After breaking the 17,000 barrier for the first time in July, the Dow Jones Industrial Average broke new ground again as it crossed the 18,000 threshold on Tuesday, December 23rd. The Dow closed on Tuesday at 18,027.57 and ended the week at 18,053.71.
Good economic news throughout the week propelled stocks to this new high, including an upward revision of the final Q3 GDP to 5% growth. Overall, the Dow has closed with a new record high for 38 trading days in 2014 so far.
Is there any reason to expect the trend to continue in 2015? Yes, there is – but it is by no means certain.
2014 was a profitable yet nerve-wracking year for the Dow, with overarching growth tempered by four large drops: around 700 points during late July and early August, almost 900 in the first weeks of December, near 1100 in late September, and some 1200 to open the year. Despite these sharp reversals, the Dow is on track to finish 2014 up around 9%.
Smaller dips in the Dow may have staved off a bigger correction. There has not been a point all year where investors have been irrationally diving headlong into stocks.
Between Russian conflicts, Ebola, slow U.S. economic growth, and the constant Fed watching for any sign of rising interest rates, there has been enough skepticism to keep the market from the massive overvaluation that usually precedes crashes. Meanwhile, U.S. equities continue to provide the best return of any major asset class. While overvaluation remains a concern, global options appear worse given the slowdowns in China and the Eurozone.
The Dow crossed two “thousands” thresholds in 2014; could it do the same in 2015? It is certainly possible. John Fox of Fenimore Asset Management pointed out that “earnings are at an all time high, interest rates are low, inflation is low, and now you have the added positive of low gasoline prices.”
That points to continued bullishness for American equities, but should we expect these sunny conditions to last?
The answer, as you might expect, is unclear. On the one hand, corporate earnings are strong, but there is concern that stock buybacks are driving earnings growth. There is also brooding over corporate revenue. The head of U.S. Equity Strategy at Barclays, Jonathan Glionna, calls revenue growth a “missing ingredient” in current corporate earnings and suggests that without such growth, elevated P/E ratios are not justified.
Yet the P/E ratio for the Dow is not terribly high. Currently residing at 16.95 TTM and 15.93 forward based on estimates, it is not far above the historical average of around 15. The key will be how much increase in consumer spending can drive future earnings, and whether domestic spending can pick up the slack from a slowing worldwide economy.
As for interest rates, the Fed has done everything but take out billboards to advertise an interest rate increase in mid-2015. Since everyone knows it is coming, the response is likely to be muted and the market’s reaction should be minimized.
With improved unemployment numbers and the first sign of wage increases, consumer demand is likely to increase. Oil prices are likely to decrease or stay flat for months. Even after production is cut back, the oil glut must be consumed and demand is not predicted to pick up the excess.

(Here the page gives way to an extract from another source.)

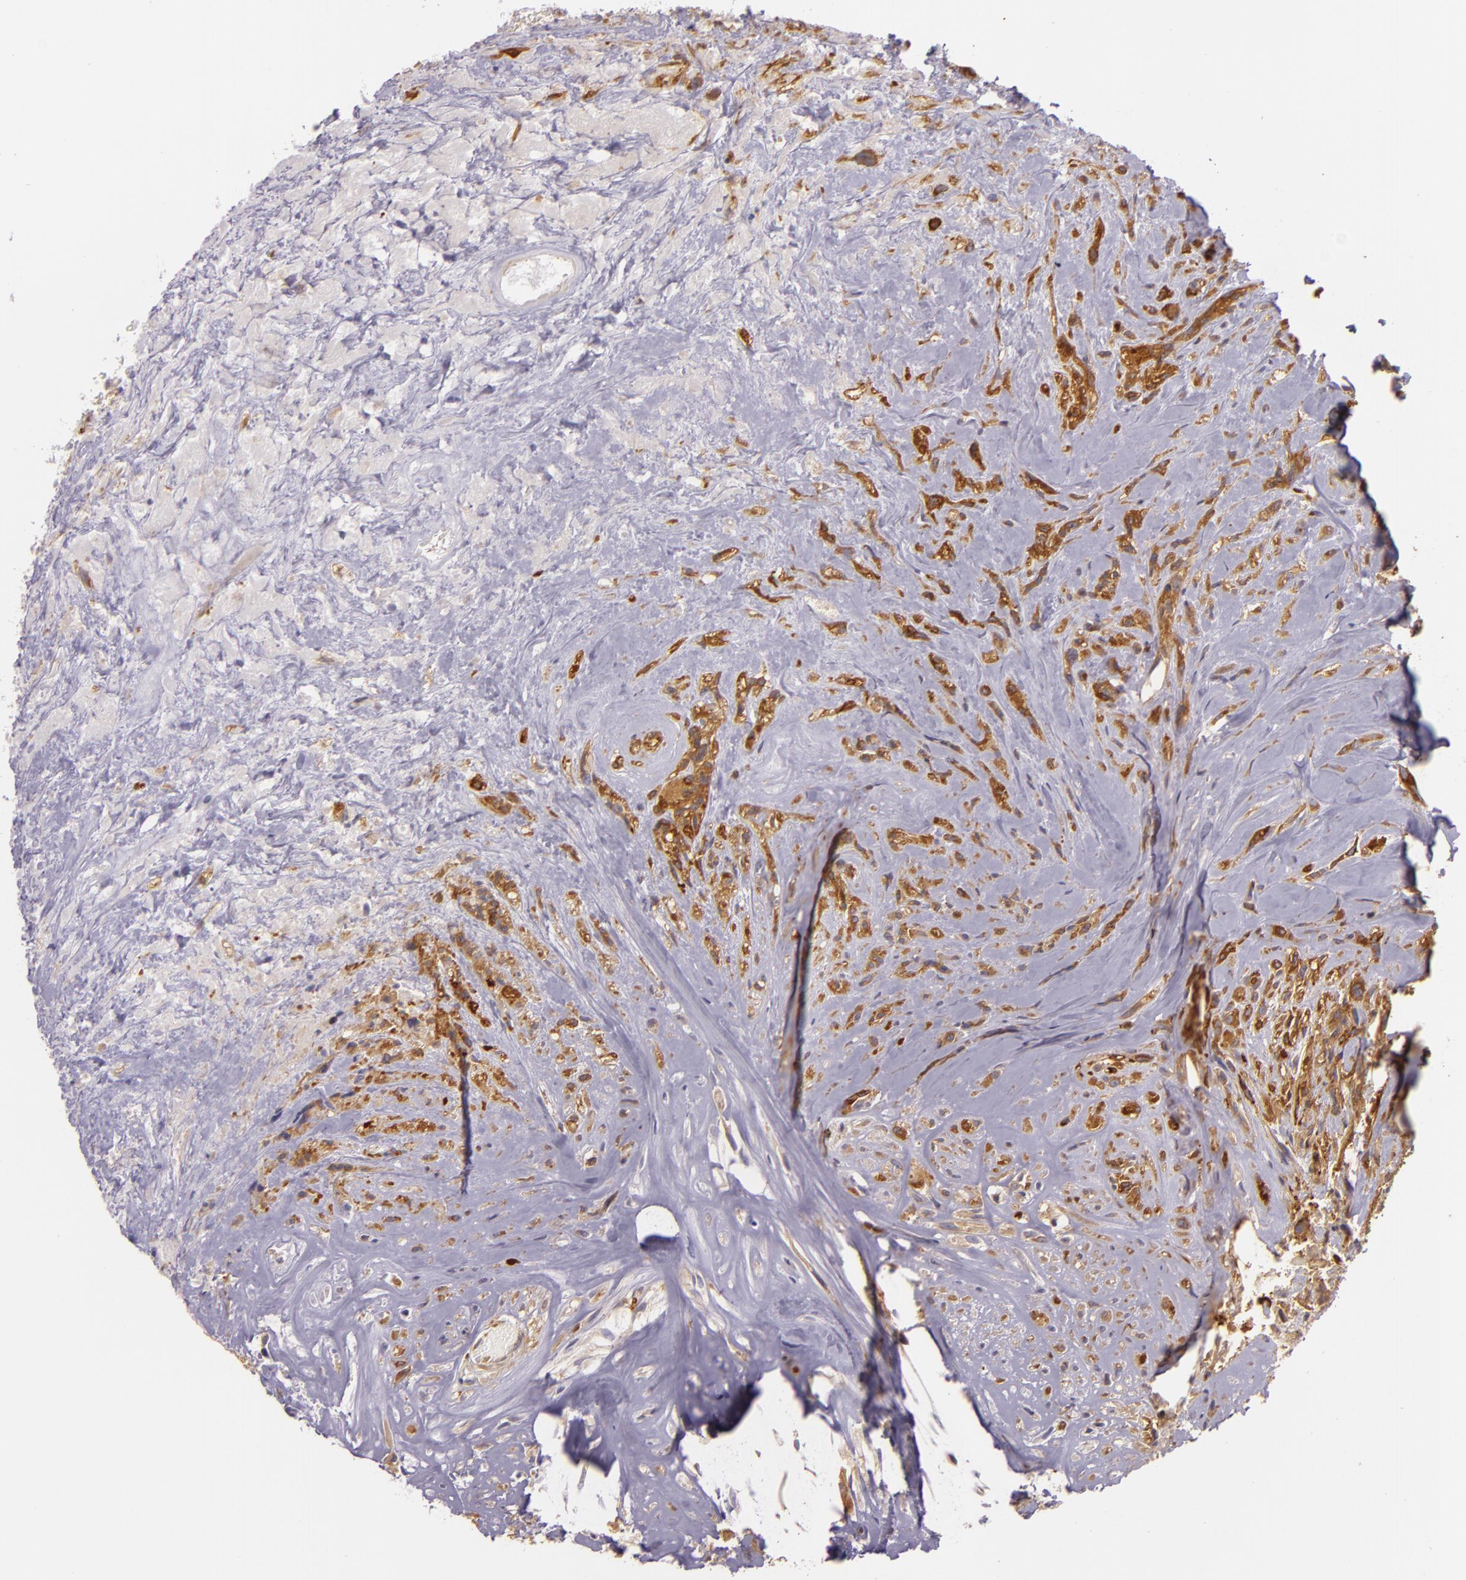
{"staining": {"intensity": "strong", "quantity": ">75%", "location": "cytoplasmic/membranous"}, "tissue": "glioma", "cell_type": "Tumor cells", "image_type": "cancer", "snomed": [{"axis": "morphology", "description": "Glioma, malignant, High grade"}, {"axis": "topography", "description": "Brain"}], "caption": "The micrograph exhibits immunohistochemical staining of glioma. There is strong cytoplasmic/membranous positivity is appreciated in approximately >75% of tumor cells.", "gene": "TLN1", "patient": {"sex": "male", "age": 48}}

All these signs point toward a smoother early part of 2015 for the Dow, with complicating factors likely to hit mid-year or later. Bullish experts project the Dow to pass 20,000 during 2015 but others are more cautious. The consensus outlook for 2015 is for reasonable growth, albeit with a few nervous drops along the way, as was the case in 2014.

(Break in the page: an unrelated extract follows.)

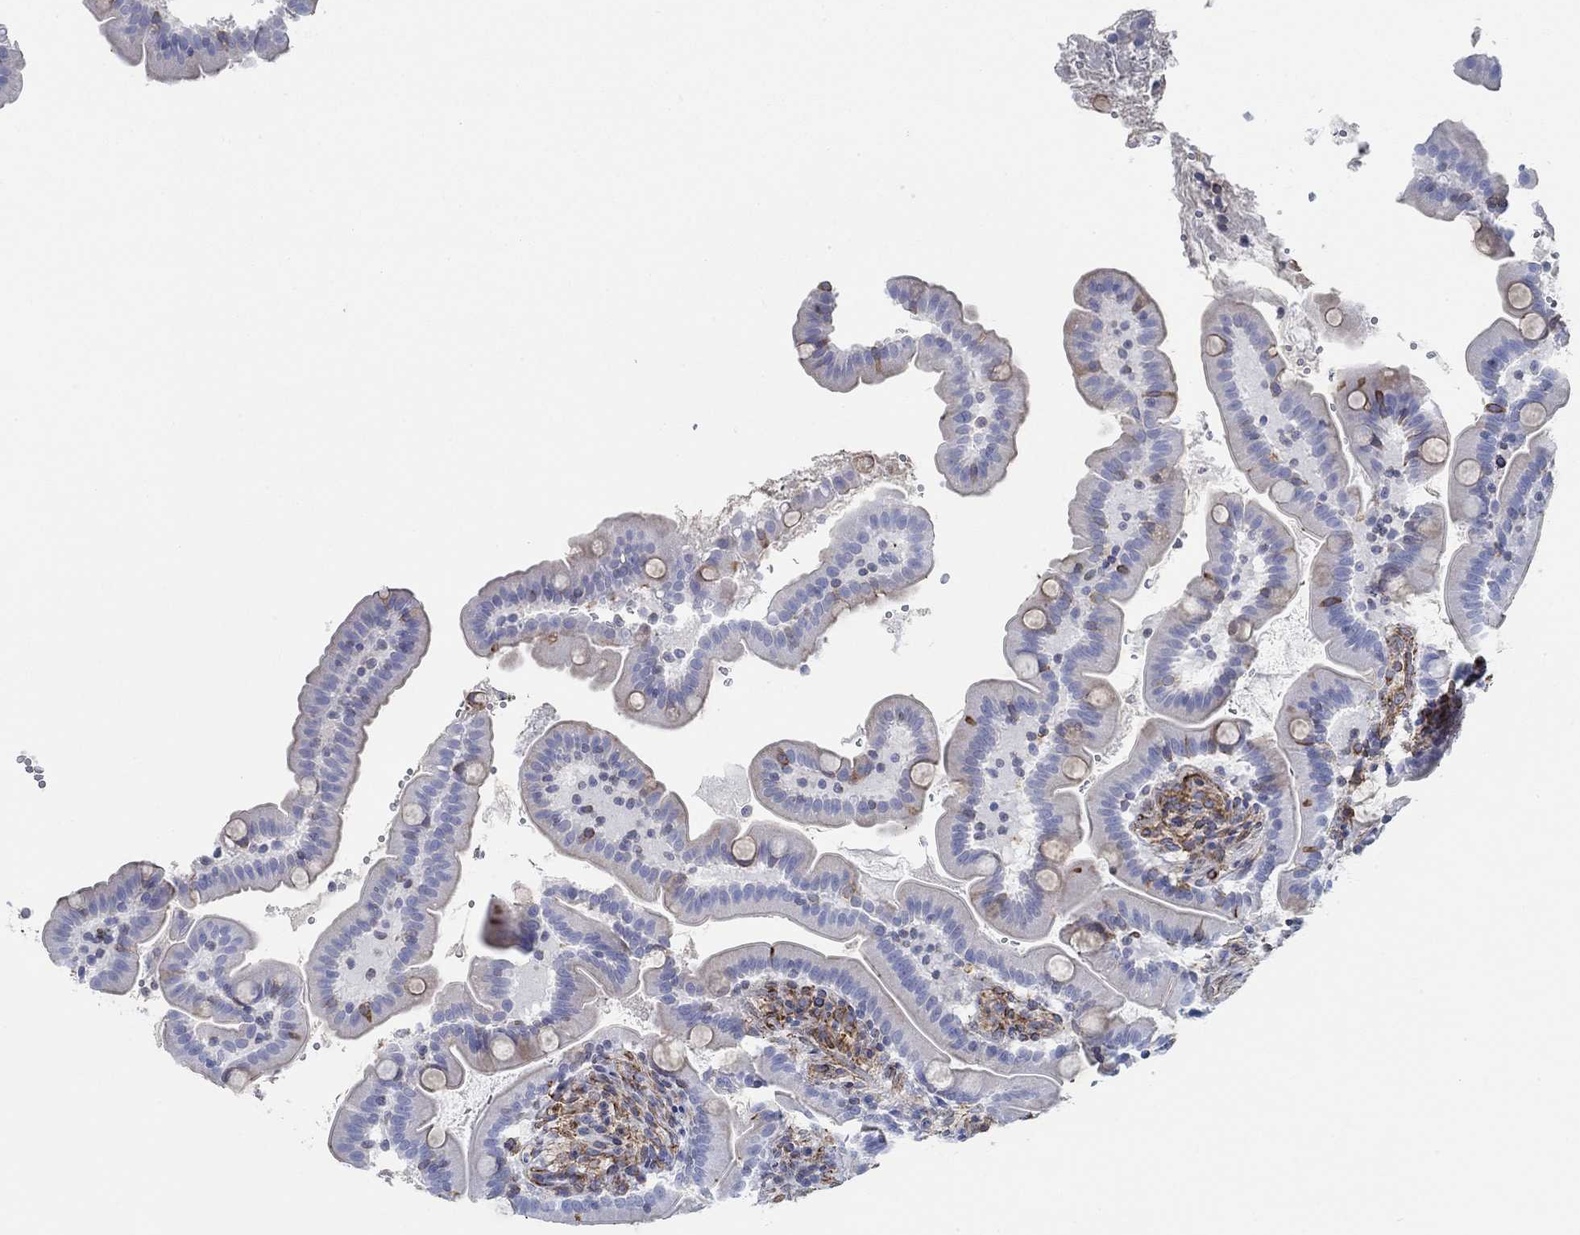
{"staining": {"intensity": "strong", "quantity": "<25%", "location": "cytoplasmic/membranous"}, "tissue": "small intestine", "cell_type": "Glandular cells", "image_type": "normal", "snomed": [{"axis": "morphology", "description": "Normal tissue, NOS"}, {"axis": "topography", "description": "Small intestine"}], "caption": "The histopathology image exhibits immunohistochemical staining of benign small intestine. There is strong cytoplasmic/membranous staining is seen in approximately <25% of glandular cells. The staining is performed using DAB (3,3'-diaminobenzidine) brown chromogen to label protein expression. The nuclei are counter-stained blue using hematoxylin.", "gene": "STC2", "patient": {"sex": "female", "age": 44}}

The Dow breaking 18,000 is not of huge significance, but it does provide a bit of good news heading into the New Year.
The overall message is that while some unpleasant stock price adjustments are likely in 2015, just as they were in 2014, stocks are still the place to be – and are likely to be so even after the Fed’s inevitable rate increase and the eventual rise in oil prices. The market’s fundamentals are still in reasonably good shape.
However, that does not mean you are investing in the right stocks. Remember that the Dow is just a slice of the market, and a strong Dow does not necessarily mean your portfolio is equally strong. It is always wise to review the individual holdings in your portfolio periodically to see if they still meet your goals and needs.
Adjust within your portfolio, but stick with stocks per your specific investment plan and avoid being spooked into selling off during minor corrections.